I wonder about all the writing we do. All the many non-poems, non-public pieces that we nevertheless compose with compassion and conviction. I think of the journals occupying the shelf on my closet. I think of burning each one, records of my life made long before “journaling” became a verb.
Keats had the best epitaph: Here lies one whose name was writ in water. His epitaph is better than any line of poetry I will probably ever write. A name writ in water is then inscribed in stone. Moss fills the letters. E-mails vanish into the ether. The blog posts accumulate behind burning links.
If I destroy those journals, will I stop feeling the weight of accumulated unread years? I’ll wrench pages from spines and light them on fire with adolescent glee. Or maybe just toss them casually in the garbage or donate them to Goodwill and dream of some hipster finding them. But first I’ll transcribe a line or two. A few words from each entry. A record of each vanished day. Some sort of path from there to here.
Day 200 1/11/14: Spellbinding Shark Stories for a Saturday!
I’m sorry that some of these are a day or two old, which I know is kind of a sin in this hyper immediate world in which we live, blah. blah.
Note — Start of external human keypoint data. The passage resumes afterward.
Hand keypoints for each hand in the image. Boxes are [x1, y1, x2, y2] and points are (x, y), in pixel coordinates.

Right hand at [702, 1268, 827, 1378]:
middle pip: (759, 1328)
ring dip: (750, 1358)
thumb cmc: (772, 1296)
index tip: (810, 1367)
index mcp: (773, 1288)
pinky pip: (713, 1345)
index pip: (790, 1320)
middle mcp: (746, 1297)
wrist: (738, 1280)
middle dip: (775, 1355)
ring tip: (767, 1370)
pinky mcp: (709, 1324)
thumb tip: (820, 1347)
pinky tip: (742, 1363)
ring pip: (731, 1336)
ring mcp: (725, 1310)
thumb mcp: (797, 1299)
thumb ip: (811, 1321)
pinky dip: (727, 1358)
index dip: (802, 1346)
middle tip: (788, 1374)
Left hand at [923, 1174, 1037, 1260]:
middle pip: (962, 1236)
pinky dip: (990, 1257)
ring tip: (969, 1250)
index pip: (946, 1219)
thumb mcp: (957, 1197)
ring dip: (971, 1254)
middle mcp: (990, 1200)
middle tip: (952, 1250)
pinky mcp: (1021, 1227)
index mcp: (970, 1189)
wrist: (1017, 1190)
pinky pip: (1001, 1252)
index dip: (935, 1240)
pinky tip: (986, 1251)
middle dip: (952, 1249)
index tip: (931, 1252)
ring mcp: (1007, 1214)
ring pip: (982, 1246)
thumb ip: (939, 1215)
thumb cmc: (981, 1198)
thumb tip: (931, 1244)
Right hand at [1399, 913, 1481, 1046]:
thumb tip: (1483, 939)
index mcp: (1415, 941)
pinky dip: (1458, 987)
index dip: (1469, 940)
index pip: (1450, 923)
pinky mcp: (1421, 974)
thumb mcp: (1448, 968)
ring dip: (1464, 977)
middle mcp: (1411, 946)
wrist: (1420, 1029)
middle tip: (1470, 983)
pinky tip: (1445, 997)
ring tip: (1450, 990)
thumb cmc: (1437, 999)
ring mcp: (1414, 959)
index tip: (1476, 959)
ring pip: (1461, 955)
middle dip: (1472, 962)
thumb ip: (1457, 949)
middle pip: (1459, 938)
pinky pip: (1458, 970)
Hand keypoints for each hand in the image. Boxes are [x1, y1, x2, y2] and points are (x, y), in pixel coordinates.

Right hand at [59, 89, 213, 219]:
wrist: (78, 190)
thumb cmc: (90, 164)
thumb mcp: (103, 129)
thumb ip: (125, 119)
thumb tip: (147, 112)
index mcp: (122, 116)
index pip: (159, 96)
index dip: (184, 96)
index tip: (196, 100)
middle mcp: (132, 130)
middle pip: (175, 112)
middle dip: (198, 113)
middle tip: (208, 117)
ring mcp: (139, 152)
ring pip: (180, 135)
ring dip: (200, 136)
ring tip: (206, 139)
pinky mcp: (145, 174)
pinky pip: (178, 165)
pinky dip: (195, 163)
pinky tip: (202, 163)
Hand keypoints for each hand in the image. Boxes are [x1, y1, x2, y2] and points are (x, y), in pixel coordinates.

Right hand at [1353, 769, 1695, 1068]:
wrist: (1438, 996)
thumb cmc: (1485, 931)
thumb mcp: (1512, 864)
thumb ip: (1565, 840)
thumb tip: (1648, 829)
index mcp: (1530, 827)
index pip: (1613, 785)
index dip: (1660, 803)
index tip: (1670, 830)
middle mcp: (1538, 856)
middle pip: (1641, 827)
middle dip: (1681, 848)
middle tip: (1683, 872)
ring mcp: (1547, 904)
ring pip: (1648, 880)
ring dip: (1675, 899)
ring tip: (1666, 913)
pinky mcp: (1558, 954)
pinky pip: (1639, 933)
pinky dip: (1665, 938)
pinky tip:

Anyway, here are some interesting stories you might enjoy:
1. An interesting perspective: Shark attack victims react to Australia’s shark cull.
2. File Under: A story I wish I had not read: Leo DiCaprio describes how his great white cage diving experience went rather, um…wrong.
3. Wanna learn about weird, ancient spoon-billed sharks? Sure you do!
4. New Zealand to ban shark finning!